Now, I’ve often heard people say that this position allows them to lift more weight.

They’ll even say that it ensures that they keep their chest high.

Okay, I’ll agree that you can keep your chest high if you’re looking straight ahead or even slightly upwards.

Perhaps you may even be able to lift a little more weight.

However, you’ll end up putting a huge amount of pressure on your cervical spine from this position.

You are literally one pull away from a serious neck injury.

So, please do not look in a mirror while you deadlift.

4. A Case For the Max PR Deadlift

There are actually a number of different cues for optimal neck position during deadlifts.

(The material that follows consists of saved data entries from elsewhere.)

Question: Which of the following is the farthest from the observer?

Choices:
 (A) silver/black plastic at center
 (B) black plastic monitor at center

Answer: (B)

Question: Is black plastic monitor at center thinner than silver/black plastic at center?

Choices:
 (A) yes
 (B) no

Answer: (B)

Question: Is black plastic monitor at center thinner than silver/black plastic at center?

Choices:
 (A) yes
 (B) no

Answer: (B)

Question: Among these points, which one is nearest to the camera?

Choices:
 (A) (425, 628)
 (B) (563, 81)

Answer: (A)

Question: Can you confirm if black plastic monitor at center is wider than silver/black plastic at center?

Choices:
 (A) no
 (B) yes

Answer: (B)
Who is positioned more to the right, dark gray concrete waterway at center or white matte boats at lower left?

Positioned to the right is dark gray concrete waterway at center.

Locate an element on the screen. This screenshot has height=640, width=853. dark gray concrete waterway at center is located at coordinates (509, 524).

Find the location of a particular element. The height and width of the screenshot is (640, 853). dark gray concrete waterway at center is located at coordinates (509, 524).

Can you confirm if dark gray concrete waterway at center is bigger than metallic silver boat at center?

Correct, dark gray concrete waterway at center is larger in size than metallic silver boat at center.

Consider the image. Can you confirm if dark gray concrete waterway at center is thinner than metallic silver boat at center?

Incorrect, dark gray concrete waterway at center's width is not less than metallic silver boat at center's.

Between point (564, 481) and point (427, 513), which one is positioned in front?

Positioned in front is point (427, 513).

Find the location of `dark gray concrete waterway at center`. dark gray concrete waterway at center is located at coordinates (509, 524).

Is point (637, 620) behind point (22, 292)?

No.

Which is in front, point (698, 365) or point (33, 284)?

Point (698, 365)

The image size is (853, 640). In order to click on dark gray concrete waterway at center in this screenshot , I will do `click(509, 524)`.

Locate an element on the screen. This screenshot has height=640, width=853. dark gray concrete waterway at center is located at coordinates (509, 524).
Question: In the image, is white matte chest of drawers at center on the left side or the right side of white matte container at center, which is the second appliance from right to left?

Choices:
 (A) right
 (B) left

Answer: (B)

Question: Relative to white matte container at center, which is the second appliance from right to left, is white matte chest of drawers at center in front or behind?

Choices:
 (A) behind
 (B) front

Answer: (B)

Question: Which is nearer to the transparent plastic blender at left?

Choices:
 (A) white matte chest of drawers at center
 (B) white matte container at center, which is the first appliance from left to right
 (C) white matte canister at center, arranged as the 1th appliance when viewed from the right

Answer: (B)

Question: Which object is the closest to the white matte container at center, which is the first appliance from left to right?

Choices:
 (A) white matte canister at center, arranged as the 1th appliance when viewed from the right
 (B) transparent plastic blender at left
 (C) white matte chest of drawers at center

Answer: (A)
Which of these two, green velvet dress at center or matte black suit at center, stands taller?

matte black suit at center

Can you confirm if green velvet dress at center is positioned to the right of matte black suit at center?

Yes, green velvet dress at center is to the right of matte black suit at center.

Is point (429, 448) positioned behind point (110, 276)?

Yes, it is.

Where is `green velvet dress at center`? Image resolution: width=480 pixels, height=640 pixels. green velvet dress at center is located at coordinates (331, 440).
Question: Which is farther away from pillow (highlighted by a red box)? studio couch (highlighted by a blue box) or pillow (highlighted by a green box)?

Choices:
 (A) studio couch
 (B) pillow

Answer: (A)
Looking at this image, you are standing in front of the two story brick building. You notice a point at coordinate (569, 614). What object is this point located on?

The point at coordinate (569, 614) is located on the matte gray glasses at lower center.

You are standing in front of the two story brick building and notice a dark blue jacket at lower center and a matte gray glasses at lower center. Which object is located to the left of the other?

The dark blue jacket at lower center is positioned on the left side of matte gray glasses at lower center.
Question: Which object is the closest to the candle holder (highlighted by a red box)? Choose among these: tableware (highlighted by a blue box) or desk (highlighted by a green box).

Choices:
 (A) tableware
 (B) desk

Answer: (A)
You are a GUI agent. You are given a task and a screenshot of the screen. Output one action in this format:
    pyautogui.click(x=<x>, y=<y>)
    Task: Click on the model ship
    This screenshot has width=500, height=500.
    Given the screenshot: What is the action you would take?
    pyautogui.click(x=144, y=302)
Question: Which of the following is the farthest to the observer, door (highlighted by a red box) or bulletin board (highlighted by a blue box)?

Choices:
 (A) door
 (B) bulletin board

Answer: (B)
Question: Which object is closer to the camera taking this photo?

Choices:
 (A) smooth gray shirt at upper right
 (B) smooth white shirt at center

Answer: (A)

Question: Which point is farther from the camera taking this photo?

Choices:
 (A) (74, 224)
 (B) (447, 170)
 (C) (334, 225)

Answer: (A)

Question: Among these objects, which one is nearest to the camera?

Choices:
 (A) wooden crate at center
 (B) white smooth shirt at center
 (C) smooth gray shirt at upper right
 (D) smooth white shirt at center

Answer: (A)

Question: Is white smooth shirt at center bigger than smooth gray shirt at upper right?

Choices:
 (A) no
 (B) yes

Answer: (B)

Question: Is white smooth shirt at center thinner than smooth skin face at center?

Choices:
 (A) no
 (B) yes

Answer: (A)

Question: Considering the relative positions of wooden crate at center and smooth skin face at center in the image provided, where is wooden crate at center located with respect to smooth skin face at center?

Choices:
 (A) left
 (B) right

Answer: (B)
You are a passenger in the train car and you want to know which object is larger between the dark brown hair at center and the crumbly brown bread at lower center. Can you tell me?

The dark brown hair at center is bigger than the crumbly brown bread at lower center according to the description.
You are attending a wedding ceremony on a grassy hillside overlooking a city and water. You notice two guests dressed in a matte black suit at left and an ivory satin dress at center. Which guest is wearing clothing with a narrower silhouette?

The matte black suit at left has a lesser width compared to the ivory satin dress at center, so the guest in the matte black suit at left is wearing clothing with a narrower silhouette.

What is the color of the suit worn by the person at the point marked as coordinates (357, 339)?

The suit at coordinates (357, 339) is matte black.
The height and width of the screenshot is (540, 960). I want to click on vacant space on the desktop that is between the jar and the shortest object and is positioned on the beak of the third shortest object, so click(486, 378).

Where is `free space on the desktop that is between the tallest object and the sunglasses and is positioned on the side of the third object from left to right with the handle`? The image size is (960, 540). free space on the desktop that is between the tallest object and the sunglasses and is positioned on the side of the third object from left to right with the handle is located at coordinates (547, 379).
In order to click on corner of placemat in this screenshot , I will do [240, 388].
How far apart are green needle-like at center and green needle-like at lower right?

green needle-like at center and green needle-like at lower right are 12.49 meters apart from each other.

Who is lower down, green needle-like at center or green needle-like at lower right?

And with each of these your chin ends up in a different position as well.

You’ll often hear lifters saying you should “pack the neck” during deadlifts.

I guess the best way I can describe this is as trying to make a double chin, while it looks as though you’re straining your neck.

I have even heard of coaches saying that you should “look out to the horizon”.

So, with the first example you’ve tucked your chin so far that it’s almost touching your sternum.

And with the second example you’re overextending the neck.

Personally, I don’t think either method is particularly great, but these cues have been used by world-class powerlifting coaches.

So, who am I to argue?

With that being said, these specific cues of either exaggerating chin tuck or overextending the neck are both aimed at lifters trying to hit a one-rep max.

Then again, it could be someone trying to hit a new max PR.

Once again, I’m not going to say I completely agree, but it does seem as though perfect form goes out of the window when you’re lifting extremely heavy weights.

I feel this puts extreme pressure on the cervical, upper, and lower spine.

Therefore, it is definitely not something you should do if you’re deadlifting for reps.

Okay, I understand that there is occasional back rounding and different chin positions when you’re deadlifting so much weight.

But, I still say that you should always tuck the chin ever so slightly when you deadlift.

As an example of what I mean about “looking out to the horizon” here’s John Cena hitting a heavy one-rep max.

John Cena 638lb Deadlift

Final Thoughts

So, as you can see, I personally believe that you should tuck your chin when deadlifting.

However, you should ensure that you don’t exaggerate this by having your chin touch your sternum.

The main aim is to keep your neck and spine and their perfect natural alignment.

This means you should maintain a neutral spine throughout.

So realistically, you should be looking at the floor 10-15 feet in front of you.

You definitely shouldn’t watch yourself in a mirror while you deadlift.

However, I appreciate that form can take a hit when lifting a one-rep max.